Explanandum (das Zu-Erklärende):
– Trennungsbewältigung ist für Frauen leidvoll
Explanans (die Erklärung):
– A) Modell: 2-Phasen-Modell der Trennung
•1. Rückgewinnungsversuch
– „mit bes. aktivem Belohnungssystem“
– „man reagiert extrem sensibel auf alles, was Linderung verspricht“
• 2. der Jammer
– B) Erklärungen im engeren Sinn
• zu 1.): wegen hohem Investment zuvor
• zu 2.): damit andere daraufhin Druck auf Mann ausüben / ihn zur Verantwortung ziehen
Erläutern sie das H-O-Schema für Erklärungen an einem Beispiel. Warum ist dies ein „deduktiv-nomologisches“ Erklärungsschema?
1. Wenn A dann B (Gesetz): wenn Trennung, dann zwei-Phasen-Traurigkeit
2.A gegeben (Antecedensbedingung): Trennung
3. Dann folgt (logisch notwendig) B (Deduktion): Zwei Phasen Traurigkeit
- Eins und Zwei gelten gemeinsam als Erklärung (Explanans).
- Das Dritte ist das zu Erklärende (Explanandum).
- Schritt drei ist die Deduktion und der Erste stellt ein Gesetz dar. Deshalb ein deduktiv-nomologisches Erklärungsschema.
Was ist eine Subsumptionserklärung?
= ein beobachtetes Phänomen wird unter ein allgemeines Gesetz subsummiert
Was sind Grenzen des H-O-Schemas?
- Oft sind Erklärungen Verallgemeinerungen oder genauere / erweiterte Beschreibungen.
- „Warum gilt das Gesetz“ ist eine Meta-Frage und kann mittels H-O-Schema nicht gut beantwortet werden.
- Gesetze gelten immer nur unter CP-Vorbehalt (ceteris paribus: gleiche Randbedingung), diese sind aber oft unbekannt bzw. potentiell unendlich. --> es lässt sich kein klares Kriterium angeben, was Erklärungen von Beschreibungen unterscheidet
Erläutern sie den Unterschied zwischen Beschreibung und Erklärung. Erläutern sie an einem Beispiel auch, warum diese Unterscheidung oft nicht klar zu treffen ist.
- Beschreibung: Antwort auf Was-Fragen
- Erklärung: Antwort auf Warum Fragen
„Warum fallen Dinge herunter: Wegen der Schwerkraft“ Schwerkraft ist aber selbst nur eine Beschreibung des Phänomens, dass bisher alle möglichen Dinge heruntergefallen sind. Also Beschreibung oder Erklärung? Oft sind Erklärungen Verallgemeinerungen oder genauere / erweiterte Beschreibungen.
Was sind Probleme der Vermögens- und Triebpsychologie vor dem Hintergrund wissenschaftlicher Erklärungsmodelle?

__Gegebene Daten__:
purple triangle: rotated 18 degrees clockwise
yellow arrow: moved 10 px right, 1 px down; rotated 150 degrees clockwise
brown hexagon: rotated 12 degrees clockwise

__Arbeitsauftrag__:
Beantworte bitte anhand des Textes zu wissenschaftlichen Erklärungen diese Fragen:
1. Welche beiden Phasen nennt das 2-Phasen-Modell der Trennung?
2. Auf welche Art von Fragen antwortet laut dem Text eine Beschreibung und auf welche eine Erklärung?
3. Wofür steht die Abkürzung CP, und wie wird sie im Text erläutert?

__Ergebnis__:
1. Den Rückgewinnungsversuch und den Jammer.
2. Eine Beschreibung antwortet auf Was-Fragen, eine Erklärung auf Warum-Fragen.
3. CP steht für „ceteris paribus“, erläutert als „gleiche Randbedingung“.